The lessons of the past
I regret now that ElBaradei did not speak out more vehemently, before the USA went to war in Iraq, about the falsification of evidence: the 1995 faked documents, additional forgeries provided to the IAEA in 2003, and others. A good man, he had been an international lawyer with years of experience dealing with half-truths and prevarications; but he was trapped between telling the whole story and overtly insulting the USA, which supplied 25 per cent of the IAEA’s funding.
ElBaradei labelled documents provided
to the IAEA about Iraq’s attempts to acquire uranium from Africa ‘not
authentic’. A better description would have been ‘blatant and amateurish
forgeries’. He provided evidence that aluminum tubes the USA said were for
nuclear centrifuges were actually for rockets; but he did not make public the
supporting engineering details. The truth was lost in US Secretary of State
Colin Powell’s scandalous detailing of Iraq’s supposed weapons of mass
destruction, which was wrong in almost every respect.
ElBaradei’s successor has similarly
fallen short by failing to note in his report the earlier doubts that Iran was
continuing to develop a neutron-producing device. If Amano has found new
reasons to overlook the many questionable aspects of this story, he should
present them. Given past doubts about the episode, his reporting on it should
be above reproach.
When it comes to accurately
accounting for potential diversions of nuclear materials—the main mission of
the IAEA—the agency has gone about its work with precision. It needs to be just
as exacting when it delves into allegations about Iran’s weapons activities.
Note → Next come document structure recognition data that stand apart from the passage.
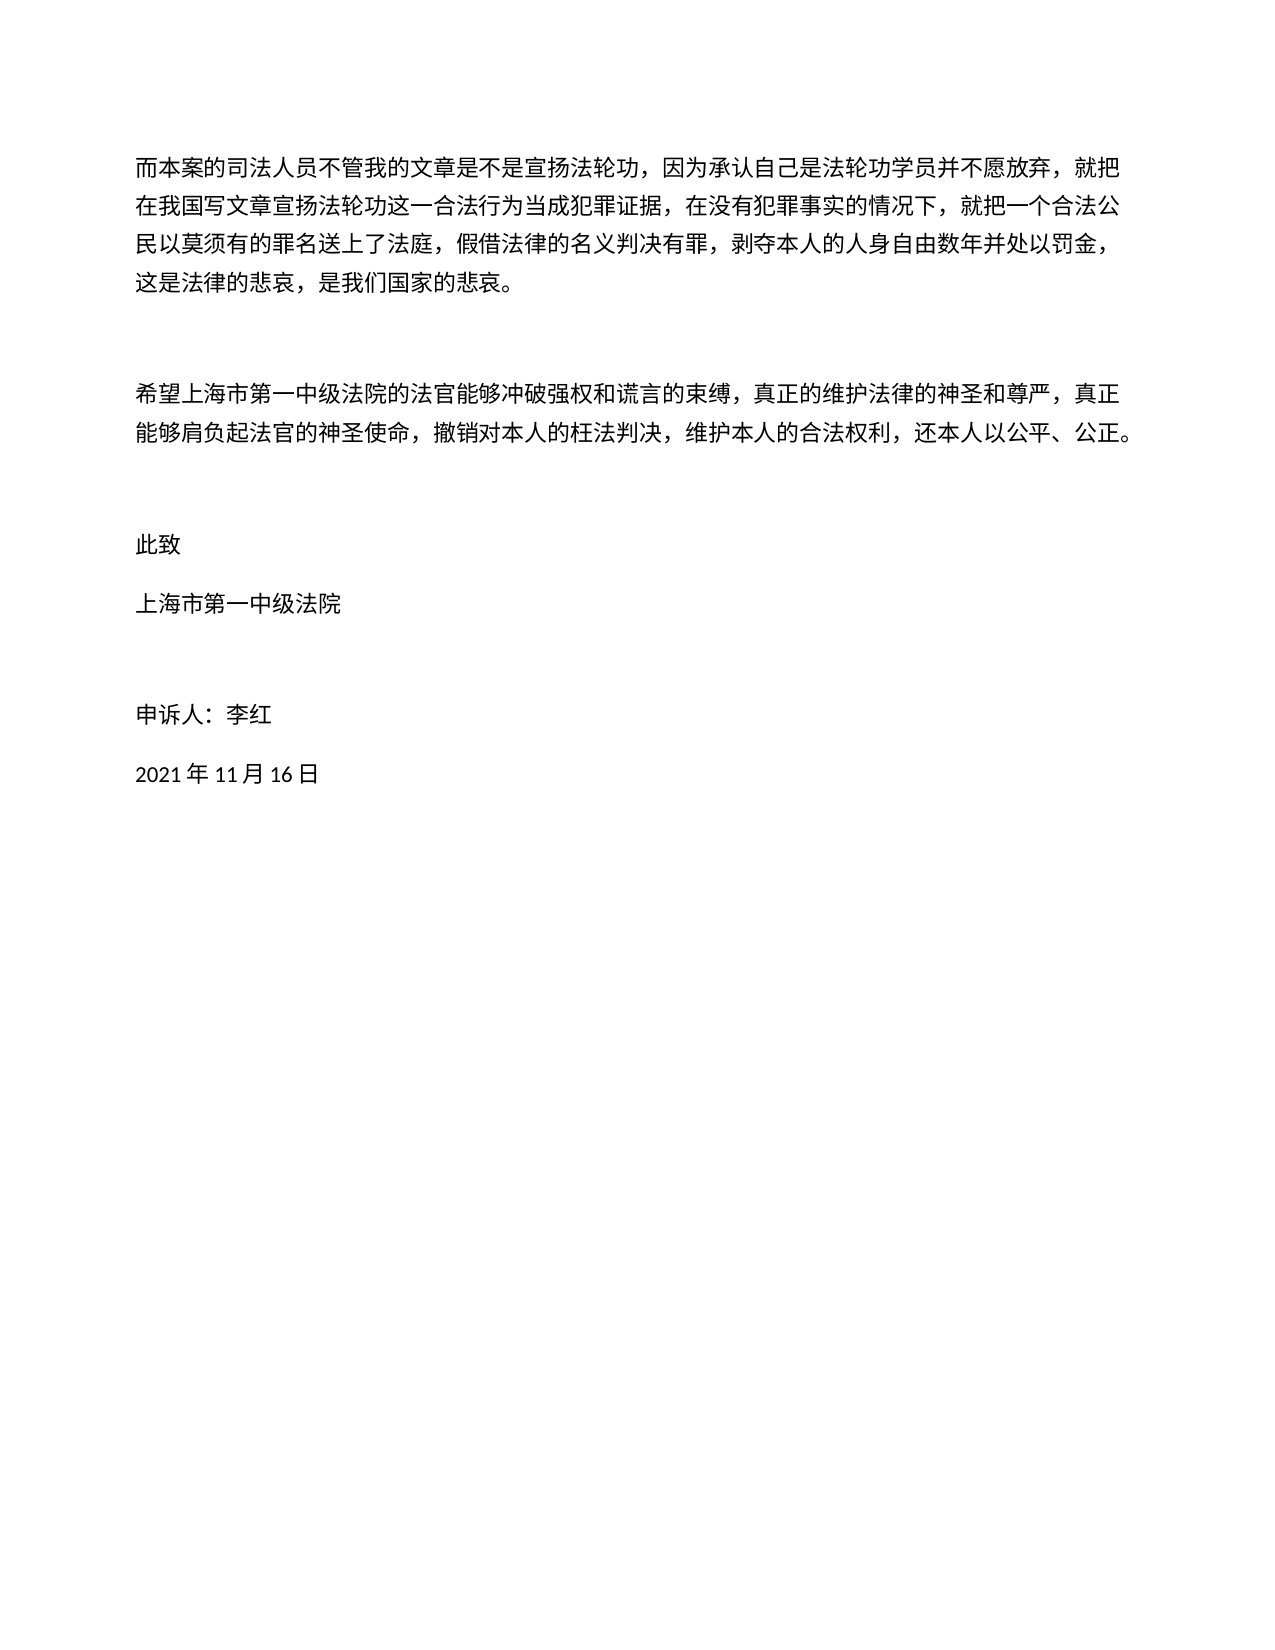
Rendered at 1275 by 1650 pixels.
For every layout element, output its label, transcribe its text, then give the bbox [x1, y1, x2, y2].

text 2021年 11月16日 [135, 756, 1140, 789]
text 此致 [135, 526, 1140, 560]
text 希望上海市第一中级法院的法官能够冲破强权和谎言的束缚，真正的维护法律的神圣和尊严，真正能够肩负起法官的神圣使命，撤销对本人的枉法判决，维护本人的合法权利，还本人以公平、公正。 [135, 376, 1140, 448]
text 而本案的司法人员不管我的文章是不是宣扬法轮功，因为承认自己是法轮功学员并不愿放弃，就把在我国写文章宣扬法轮功这一合法行为当成犯罪证据，在没有犯罪事实的情况下，就把一个合法公民以莫须有的罪名送上了法庭，假借法律的名义判决有罪，剥夺本人的人身自由数年并处以罚金，这是法律的悲哀，是我们国家的悲哀。 [135, 150, 1140, 298]
text 上海市第一中级法院 [135, 585, 1140, 619]
text 申诉人：李红 [135, 697, 1140, 731]
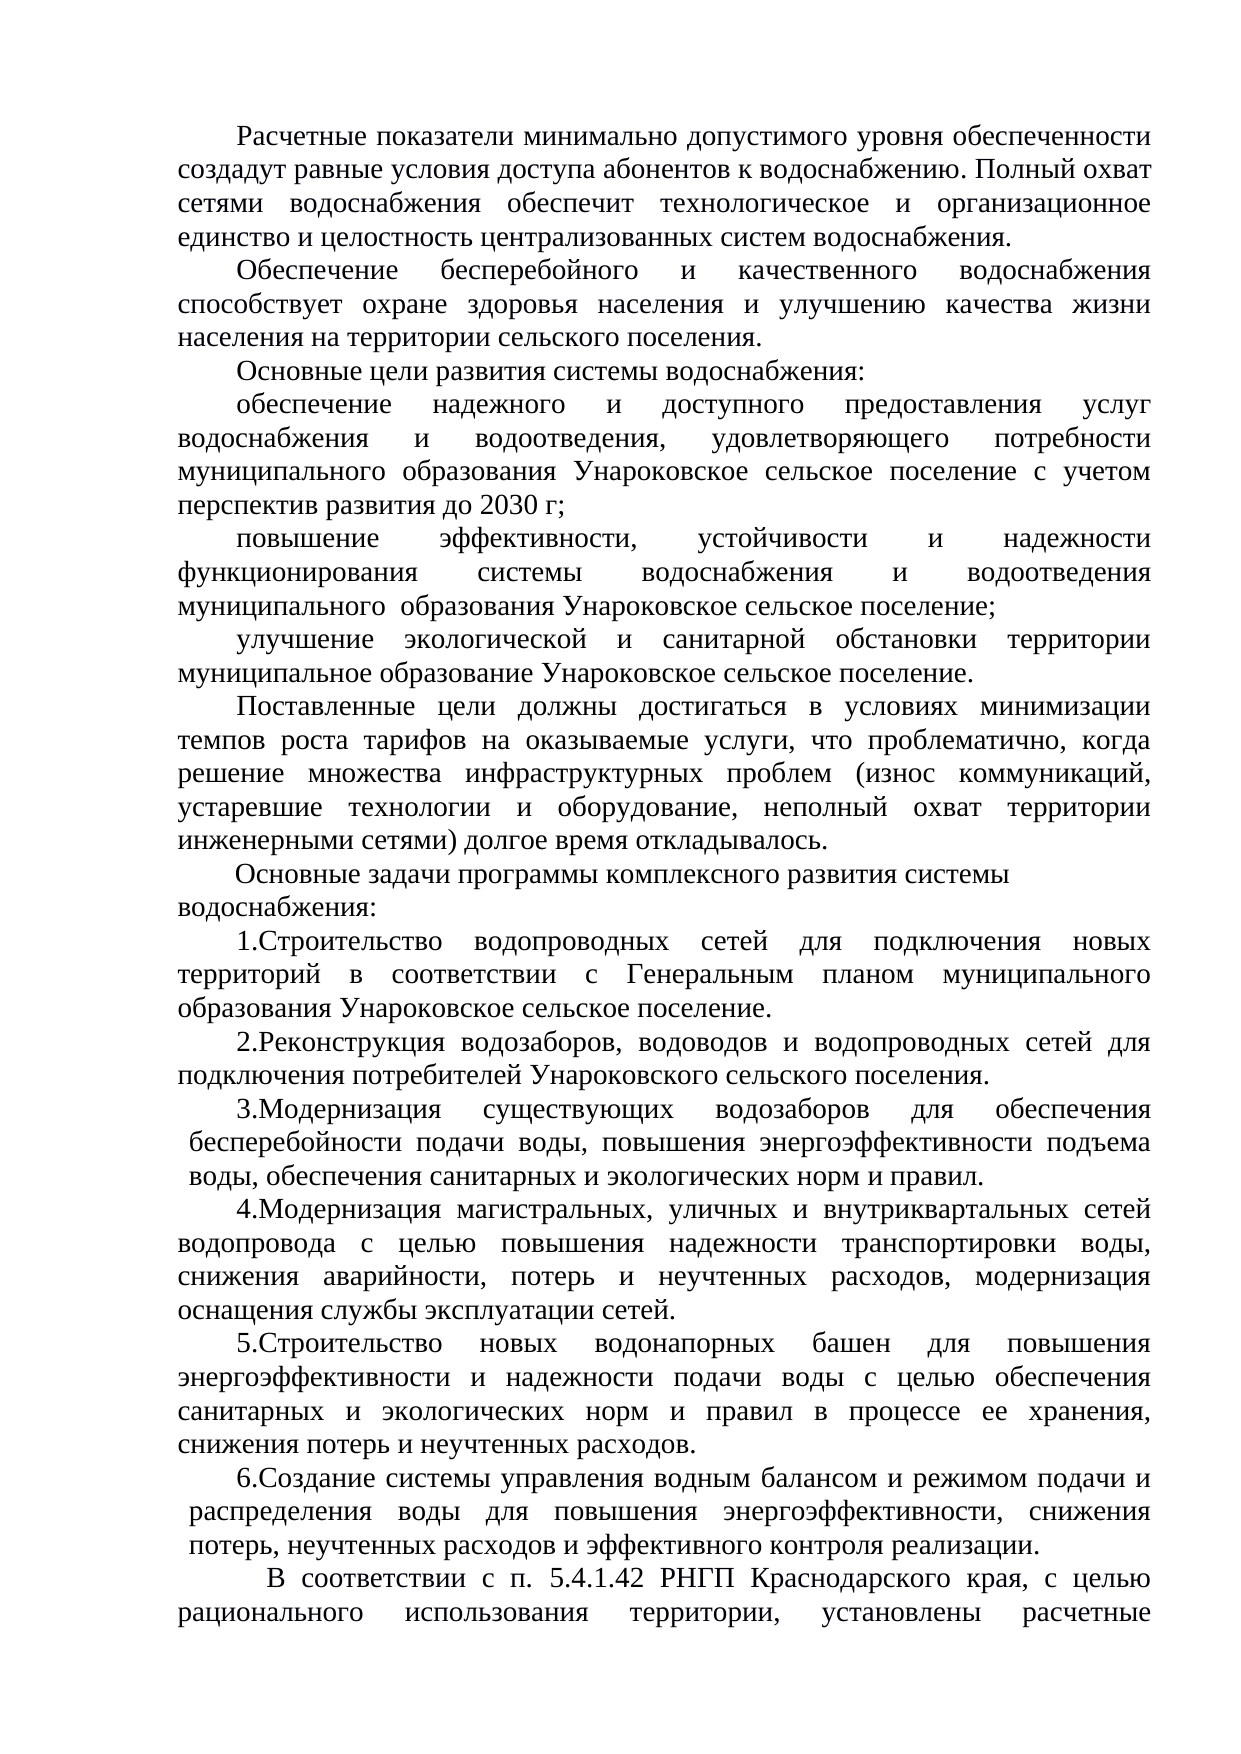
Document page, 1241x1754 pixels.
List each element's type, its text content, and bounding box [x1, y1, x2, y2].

text 4.Модернизация магистральных, уличных и внутриквартальных сетей водопровода с целью повышения надежности транспортировки воды, снижения аварийности, потерь и неучтенных расходов, модернизация оснащения службы эксплуатации сетей. [177, 1191, 1152, 1326]
text улучшение экологической и санитарной обстановки территории муниципальное образование Унароковское сельское поселение. [177, 621, 1152, 688]
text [177, 1560, 1152, 1627]
text 5.Строительство новых водонапорных башен для повышения энергоэффективности и надежности подачи воды с целью обеспечения санитарных и экологических норм и правил в процессе ее хранения, снижения потерь и неучтенных расходов. [177, 1326, 1152, 1460]
text повышение эффективности, устойчивости и надежности функционирования системы водоснабжения и водоотведения муниципального образования Унароковское сельское поселение; [177, 521, 1152, 621]
text 3.Модернизация существующих водозаборов для обеспечения бесперебойности подачи воды, повышения энергоэффективности подъема воды, обеспечения санитарных и экологических норм и правил. [189, 1091, 1152, 1191]
text Основные цели развития системы водоснабжения: [177, 353, 1152, 386]
text Поставленные цели должны достигаться в условиях минимизации темпов роста тарифов на оказываемые услуги, что проблематично, когда решение множества инфраструктурных проблем (износ коммуникаций, устаревшие технологии и оборудование, неполный охват территории инженерными сетями) долгое время откладывалось. [177, 688, 1152, 856]
text 2.Реконструкция водозаборов, водоводов и водопроводных сетей для подключения потребителей Унароковского сельского поселения. [177, 1024, 1152, 1091]
text обеспечение надежного и доступного предоставления услуг водоснабжения и водоотведения, удовлетворяющего потребности муниципального образования Унароковское сельское поселение с учетом перспектив развития до ; [177, 386, 1152, 521]
text 6.Создание системы управления водным балансом и режимом подачи и распределения воды для повышения энергоэффективности, снижения потерь, неучтенных расходов и эффективного контроля реализации. [189, 1460, 1152, 1560]
text 1.Строительство водопроводных сетей для подключения новых территорий в соответствии с Генеральным планом муниципального образования Унароковское сельское поселение. [177, 923, 1152, 1024]
text Основные задачи программы комплексного развития системы водоснабжения: [177, 856, 1152, 923]
text Расчетные показатели минимально допустимого уровня обеспеченности создадут равные условия доступа абонентов к водоснабжению. Полный охват сетями водоснабжения обеспечит технологическое и организационное единство и целостность централизованных систем водоснабжения. [177, 118, 1152, 252]
text Обеспечение бесперебойного и качественного водоснабжения способствует охране здоровья населения и улучшению качества жизни населения на территории сельского поселения. [177, 252, 1152, 353]
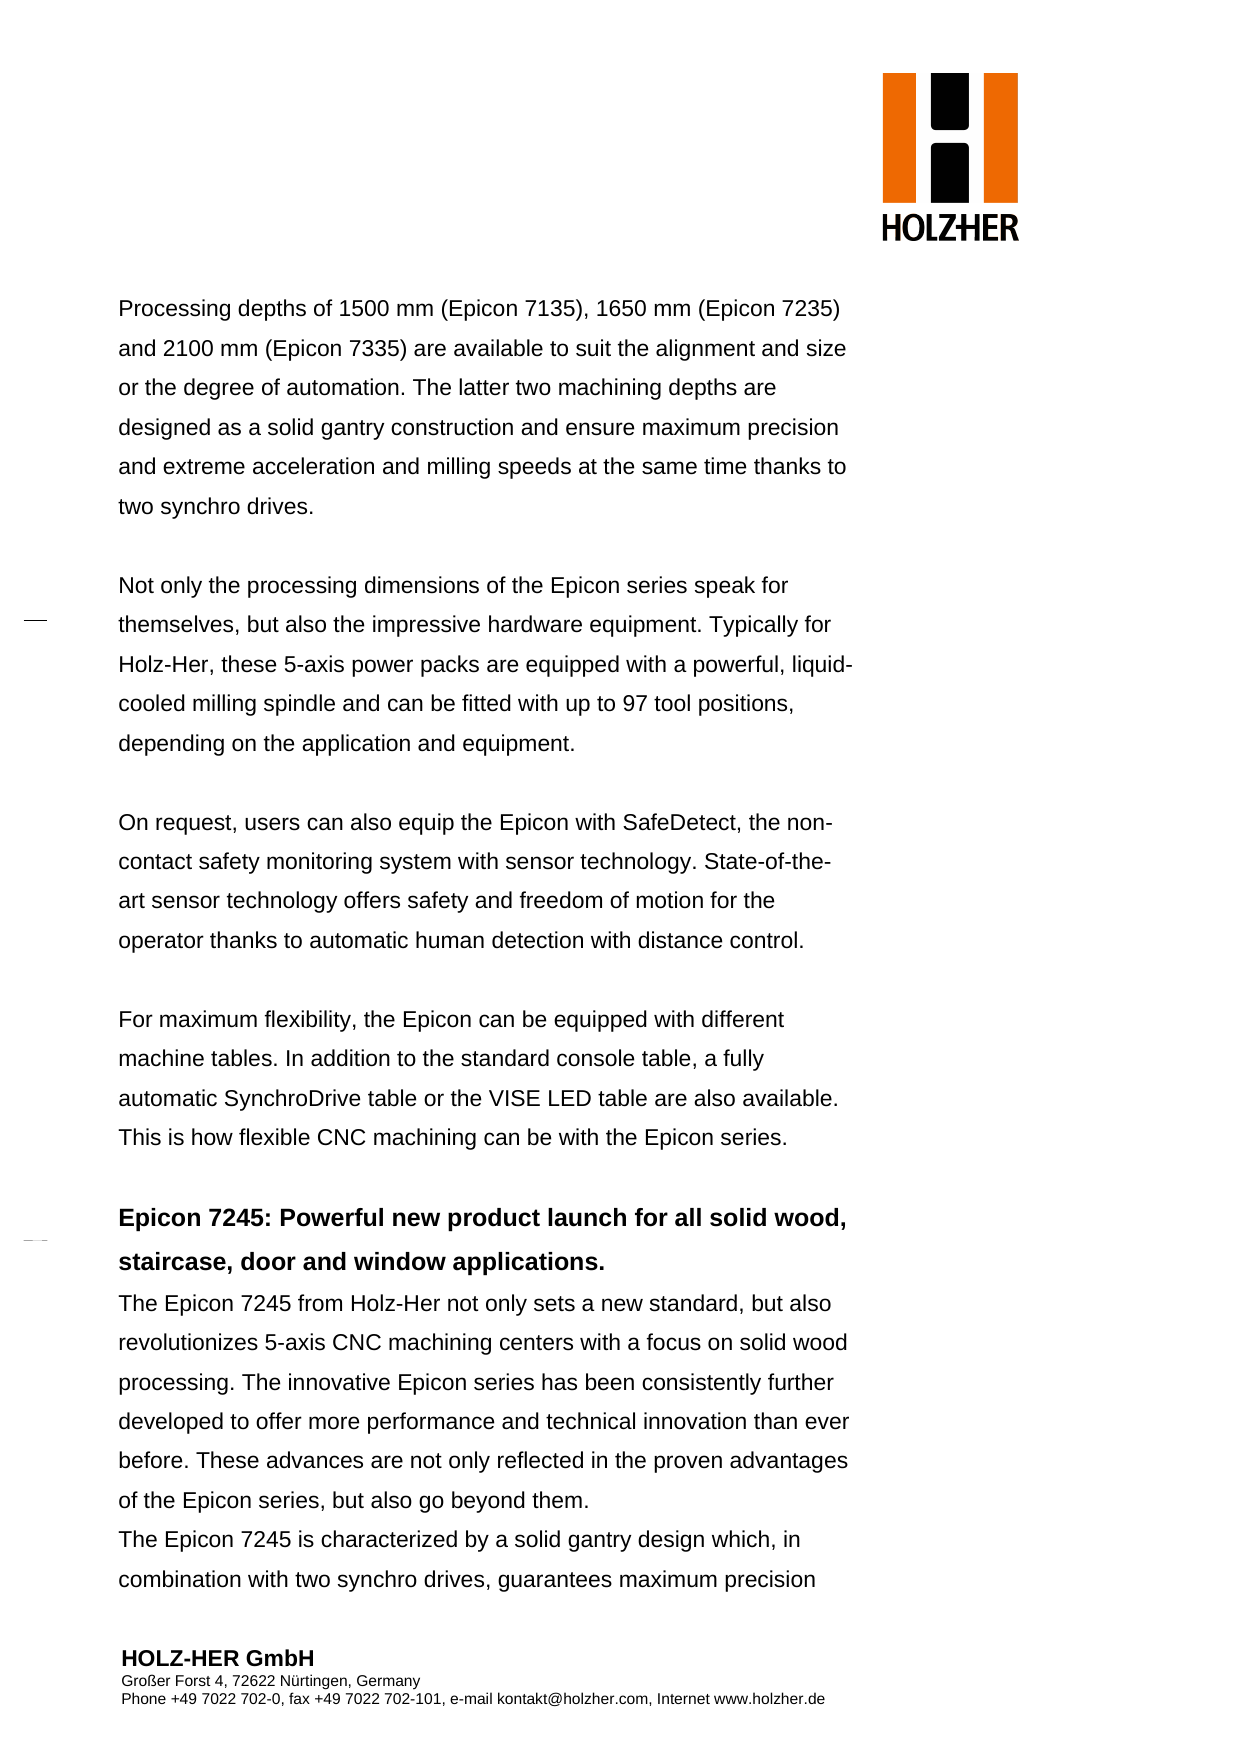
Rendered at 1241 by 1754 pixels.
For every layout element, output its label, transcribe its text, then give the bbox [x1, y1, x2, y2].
I should be clear: Iran deserves
tough scrutiny. It claims to have given up its nuclear weapons ambitions, yet
repeatedly acts as if it has something to hide. I am sceptical; I suspect the
Iranians may have an ongoing weaponization programme. The uncertainty must be
resolved.
At the same time, we should not
again be held hostage to forgeries and the spinning of data to make the worst
case. If Iran is developing nuclear weapons, let it be proved through the
analysis of current, solid information—not recycled, discredited data. If there
is to be a war with Iran, let us not have a repeat, afterwards, of the
anguished articles and books from officials who kept their misgivings to
themselves. Let us get all the facts on the table now.
About the author
Robert Kelley, a nuclear
engineer, has been a SIPRI Associated Senior Research Fellow
since 2010. He was a director at the IAEA, where he worked for nine years. He gained
his weapons expertise over 30 years at the University of California’s nuclear
weapons laboratories.
This article was originally
published by Bloomberg View. The opinions expressed are the author’s own.